Time for a new term here. This time it is “Fractal”. Forex market is fractal in nature. Fractals are structures which can be subdivided into parts and each part is a copy of the original structure. That means, when subdivided it repeats itself in each of its parts. Since the market is fractal in nature, Elliott was able to break down the market patterns and study it in more detail. So, the theory is based on the basic principal that trader’s behaviour in the market tends to follow repetitive cycles. 

Getting into the principles of Elliott Wave theory now. It is based on a 5-3 wave principal. This means, five waves move in the direction of the original trend and followed by 3 waves against the direction of the trend.

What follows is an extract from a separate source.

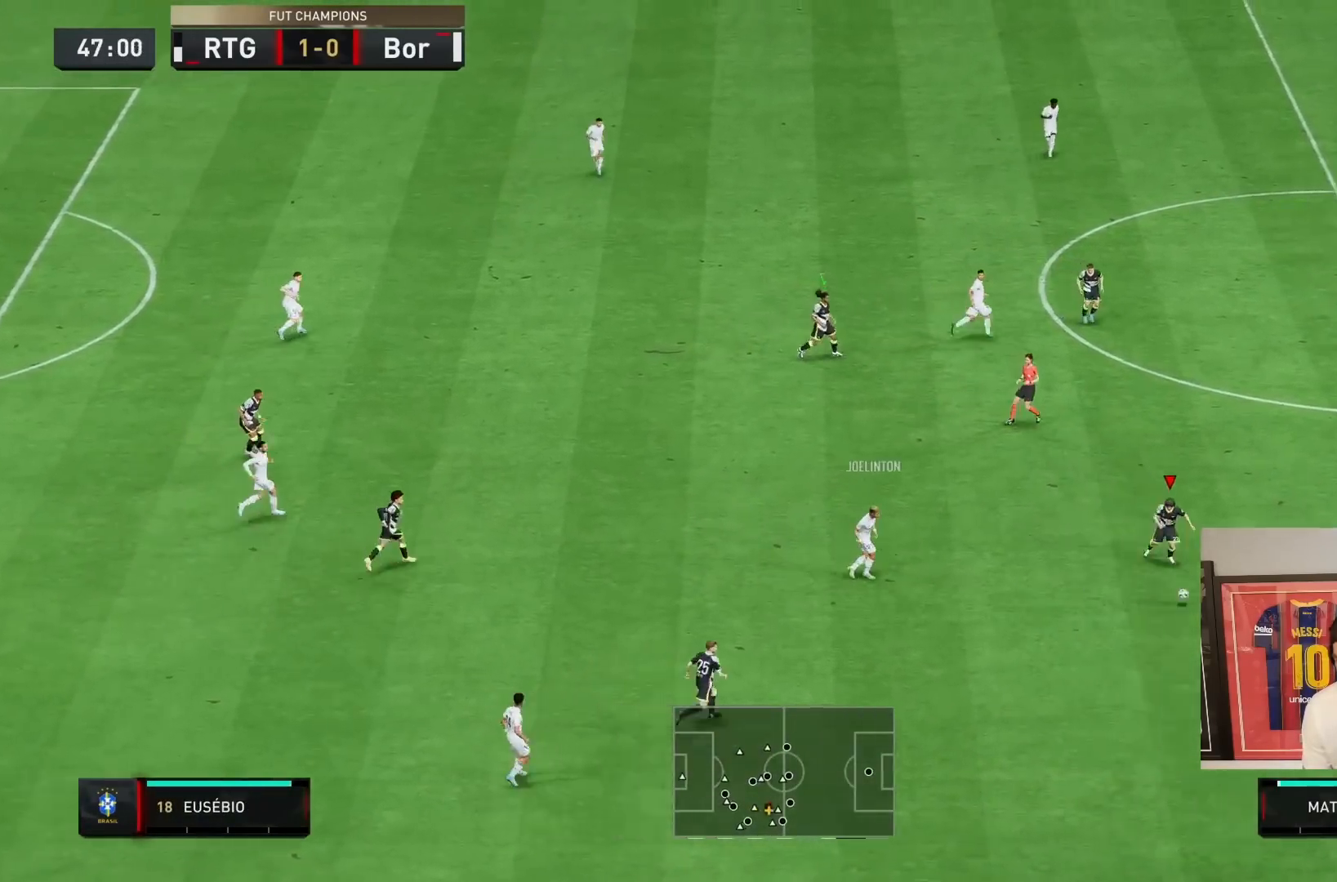
{"buttons": ["R2"], "left_stick": "right", "right_stick": "center", "events": [[83, "left_stick", "right"]]}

article22_1The waves in the direction of trend are impulses (the first 5-wave pattern including the waves 2 & 4 which act as small retracements or interruptions). The waves against the trend are corrective waves (marked by letters A, B & C). The waves 1, 3, 5 are known as motive as they move along the trend.

Thus, a complete cycle of wave is made up of 8 waves (5 impulse waves and 3 corrective waves). Now each wave by itself can be subdivided further into an 8 wave pattern and so on. The main idea is that waves of any degree subdivide and re-subdivide into waves of lower degree while being the components of the higher degree wave. 

It is simple. Elliott waves are fractals. That is, each wave is composed of sub waves.  

Elliott Wave Theory named the series of waves based on the order of their degree as:

  • Grand Supercycle
  • Supercycle
  • Cycle
  • Primary
  • Intermediate
  • Minor
  • Minute
  • Minuette
  • Sub-Minuette

What does this mean? This means a Grand Supercycle is made of Supercycle waves which is made of Cycle waves which in turn is composed of Primary waves and so on. Elliot has named the waves till the 9th degree. 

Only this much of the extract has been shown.